Wednesday, January 23, 2013

File sharing tycoon and Megaupload founder Kim Dotcom opens new site


At 6:48 a.m. local time Sunday, the Internet tycoon Kim Dotcom opened his new file-storage website to the public - one year to the minute after the police raided the mansion he rents in New Zealand.

The raid was part of a coordinated operation with the FBI that also shut down Megaupload, the file-sharing business he had founded.

Dotcom faces charges in the United States of pirating copyrighted material and money laundering and is awaiting an extradition hearing in New Zealand. But on Sunday, he said his focus was on the new site, which was already straining under heavy traffic within two hours of its introduction. In the first 14 hours of the site's operation, more than half a million people registered to use it, Dotcom said.
"This should not be seen as the mocking of any government or Hollywood," Dotcom, 39, said Sunday at a news conference at the Auckland mansion. "This is us being innovators and executing our right to run a business."

Dotcom, a German citizen and permanent resident of New Zealand who was born Kim Schmitz, was arrested on Jan. 20, 2012. During the raid on his home that day, the police seized vehicles worth about NZ$6 million (about $5 million) and froze about NZ$11 million in bank accounts, according to a news release issued at the time.

Mega, Dotcom's new website, is a file storage and sharing system that encrypts files on the user's computer before they are uploaded to the site's servers. Files can then be downloaded and decrypted. This means that files on Mega's servers cannot be read by anyone, including by the company itself, without the user's decryption key.

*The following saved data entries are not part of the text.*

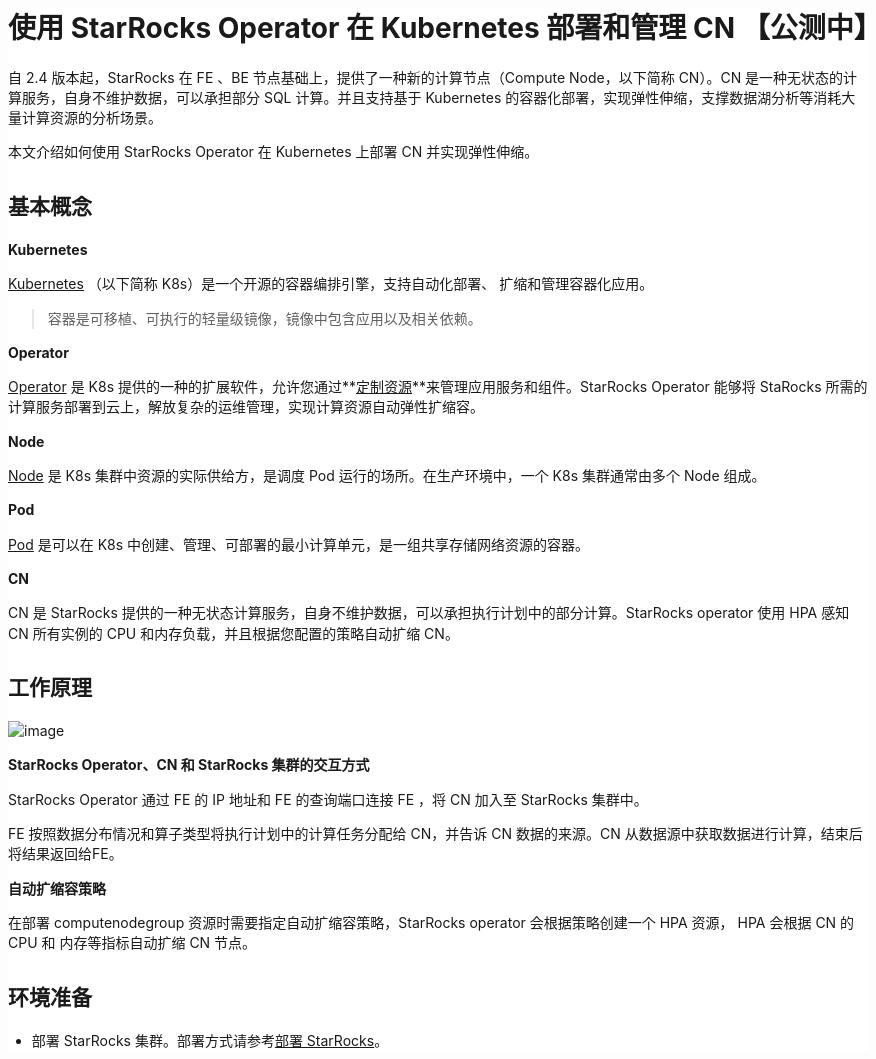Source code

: # 使用 StarRocks Operator 在 Kubernetes 部署和管理 CN 【公测中】

自 2.4 版本起，StarRocks 在 FE 、BE 节点基础上，提供了一种新的计算节点（Compute Node，以下简称 CN）。CN 是一种无状态的计算服务，自身不维护数据，可以承担部分 SQL 计算。并且支持基于 Kubernetes 的容器化部署，实现弹性伸缩，支撑数据湖分析等消耗大量计算资源的分析场景。

本文介绍如何使用 StarRocks Operator 在 Kubernetes 上部署 CN 并实现弹性伸缩。

## 基本概念

**Kubernetes**

[Kubernetes](https://kubernetes.io/zh-cn/docs/home/) （以下简称 K8s）是一个开源的容器编排引擎，支持自动化部署、 扩缩和管理容器化应用。

> 容器是可移植、可执行的轻量级镜像，镜像中包含应用以及相关依赖。

**Operator**

[Operator](https://kubernetes.io/zh-cn/docs/concepts/extend-kubernetes/operator/) 是 K8s 提供的一种的扩展软件，允许您通过**[定制资源](https://kubernetes.io/zh-cn/docs/concepts/extend-kubernetes/api-extension/custom-resources/)**来管理应用服务和组件。StarRocks Operator 能够将 StaRocks 所需的计算服务部署到云上，解放复杂的运维管理，实现计算资源自动弹性扩缩容。

**Node**

[Node](https://kubernetes.io/zh-cn/docs/concepts/architecture/nodes/) 是 K8s 集群中资源的实际供给方，是调度 Pod 运行的场所。在生产环境中，一个 K8s 集群通常由多个 Node 组成。

**Pod**

[Pod](https://kubernetes.io/zh-cn/docs/concepts/workloads/pods/) 是可以在 K8s 中创建、管理、可部署的最小计算单元，是一组共享存储网络资源的容器。

**CN**

CN 是 StarRocks 提供的一种无状态计算服务，自身不维护数据，可以承担执行计划中的部分计算。StarRocks operator 使用 HPA 感知 CN 所有实例的 CPU 和内存负载，并且根据您配置的策略自动扩缩 CN。

## 工作原理

![image](../assets/9.1.png)

**StarRocks Operator、CN 和 StarRocks 集群的交互方式**

StarRocks Operator 通过 FE 的 IP 地址和 FE 的查询端口连接 FE ，将 CN 加入至 StarRocks 集群中。

FE 按照数据分布情况和算子类型将执行计划中的计算任务分配给 CN，并告诉 CN 数据的来源。CN 从数据源中获取数据进行计算，结束后将结果返回给FE。

**自动扩缩容策略**

在部署 computenodegroup 资源时需要指定自动扩缩容策略，StarRocks operator 会根据策略创建一个 HPA 资源， HPA 会根据 CN 的 CPU 和 内存等指标自动扩缩 CN 节点。

## 环境准备

- 部署 StarRocks 集群。部署方式请参考[部署 StarRocks](https://docs.starrocks.com/zh-cn/latest/quick_start/Deploy)。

The allegation that Dotcom's previous venture, Megaupload, knew its users were illegally uploading copyrighted material - and indeed sought to encourage the practice - is a crucial part of the U.S. Justice Department's indictment against the site and those who operated it.

In contrast, the new site appears to intentionally distance Mega from any legal responsibility for the content on its servers, although the terms and conditions of the site do explicitly forbid uploading copyrighted material.
American prosecutors declined to comment on the new site, The Associated Press reported, referring only to a court document that cites promises DotcomBSE 0.00 % made while seeking bail, including one that he would not start a Megaupload-style business until the criminal case was resolved.

"Legally it's probably the most scrutinized Internet startup in history," Dotcom said. "Every pixel on the site has been checked for all kinds of illegal - potential legal challenges. We have a great team of very talented lawyers that are experts in intellectual-property and Internet law, and they have worked together with us to create Mega."

The Motion Picture Association of America, which has filed complaints about what it described as copyright infringement by Megaupload, told the AP that it was skeptical that Dotcom's new site was harmless.

"We are still reviewing how this new project will operate, but we do know that Kim Dotcom has built his career and his fortune on stealing creative works," it said in a news release.

The service competes with online storage sites like Dropbox and Google Drive. Dropbox provides 2 gigabytes of storage free, although this can be increased to as much as 18 gigabytes by referring friends to sign up. Google Drive provides 5 gigabytes of storage free. The two sites offer more storage for a monthly fee, but Mega significantly undercuts them on price for the amount of storage offered.

"A year ago, this wouldn't have been possible," Dotcom said. "No one else who is currently in business in the cloud-storage arena can just update their site and be like us. You have to start from scratch."